Satchel Paige biography

Synopsis

Satchel Paige was born around July 7, 1906, in Mobile, Alabama, at a time when racial unrest was just beginning to rear its ugly head. Paige honed his pitching talents in reform school and made his professional baseball debut in 1926, moving up through various teams in the Negro Southern League, amassing a reputation as an ace pitcher. He made his major league debut with the Cleveland Indians in July 1948, at the age of 42, and he continued playing for nearly another 20 years.

Early Life

Satchel Paige was born Leroy Robert Page on July 7, 1906, in Mobile , Alabama. Paige was the seventh of 12 children born to father John Paige, a gardener and, by some accounts, a ne'er-do-well, and mother Lula, a washerwoman. It was Lula Paige who added the "i" to their surname not long before her son Satchel was to start his illustrious career; he maintained that she changed it to sound "high-tone."

Nicknames and baseball players seem to go hand-in-hand, so perhaps Satchel’s fate was predestined. As he tells it, his mother sent him to earn money carrying luggage for businessmen at the train station, but was frustrated with the pittance it paid. So, he rigged a pole to carry several bags at once to make the job pay better, and his co-workers purportedly told him, "you look like a walking satchel tree," hence his unique nickname.

A run-in with the law, though, through petty theft and truancy, got Satchel "enrolled" in reform school at age 12. But the Industrial School for Negro Children in Mount Meigs, Alabama, may have been a blessing in diguise. His baseball talent, coupled with big hands and feet on his long, lanky frame—he would grow to 6'4"—were recognized by the coach there, Edward Byrd, as assets that could be developed.

Byrd taught Paige to pull back, then kick his foot high in the air and as he came down, bring his arm from way behind and thrust his hand forward as he released the ball giving the ball maximum power as it hurtled forward. Satchel later said, "You might say I traded five years of freedom to learn how to pitch."

Baseball Career

Satchel Paige began his professional career as a pitcher in 1926, on a team in the Negro Southern League, because blacks were not allowed in the major leagues. His record with the Chattanooga White Sox did not go unnoticed and he moved his way up quickly through the ranks to the Negro National League teams and a popular draw among audiences.

He played for teams all over the country, from California to Maryland to North Dakota and even outside the country—in Cuba, the Dominican Republic, Puerto Rico and Mexico.

In between contracts, he had quite a following through barnstorming tours, sort of orchestrated pick-up/exhibition games that included a wide array of talent and provided extra money. In one such game, he was hired to front a team called the "Satchel Paige All-Stars" and ended up pitching to Joe DiMaggio, who called him "the best and fastest pitcher I've ever faced."

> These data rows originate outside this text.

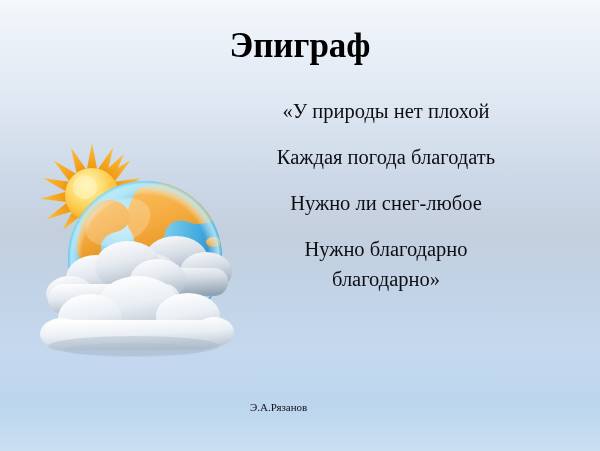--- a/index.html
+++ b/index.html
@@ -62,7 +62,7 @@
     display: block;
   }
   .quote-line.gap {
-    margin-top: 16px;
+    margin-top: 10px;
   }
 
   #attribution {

One downside to all this travel and team jumping was a lack of statistics since even in official Negro League games there could be a dearth of statisticians or record keepers.

But Satchel Paige insisted that he kept his own records and reported pitching in more than 2,500 games and winning 2,000 or so, played for 250 teams and thrown 250 shutouts – staggering statistics, and Paige was prone to some flamboyance, but experts believe much of it can be borne out.

In July 1948, on his 42nd birthday, after 22 years in the Negro leagues, Paige became the oldest man ever to debut in the major leagues, on a three-month contract with the Cleveland Indians. He even pitched part of an inning when they went to the World Series that year. Paige was the first Negro pitcher in the American League and the seventh Negro big leaguer overall.

Paige pitched for two other major league teams, the St. Louis Browns and the Kansas City Athletics, with whom he ended his career on September 25, 1965, at the age of 59. Although all during that time, he continued exhibition games and even did a baseball "skit" with the legendary basketball team, the Harlem Globetrotters.

Paige was married twice, first only briefly to a woman who served him divorce papers as he was walking out to the mound on Wrigley Field, and then to Lahoma Brown, with whom he had seven children.

Death and Legacy

Paige died of a heart attack in Kansas City, Missouri, on June 8, 1982—less than a month before his 75th birthday.

Paige was famous for his hard fast balls, and he also developed his signature "hesitation" pitch, but he could do anything with the ball that he wanted.

He wrote a couple of autobiographies, including Maybe I'll Pitch Forever: A Great Baseball Player Tells the Hilarious Story Behind the Legend, where he secretly lamented not being the first black player in the major League instead of Jackie Robinson, but he bore it with equanimity.

He held a number of firsts, most notably the first black pitcher to be inducted into the Baseball Hall of Fame in 1971, which he was fortunate to be able to see. He was also the oldest rookie and working player in the game. But Paige rarely addressed the issue of his age, often quoting Mark Twain: "Age is a question of mind over matter. If you don't mind, it doesn't matter."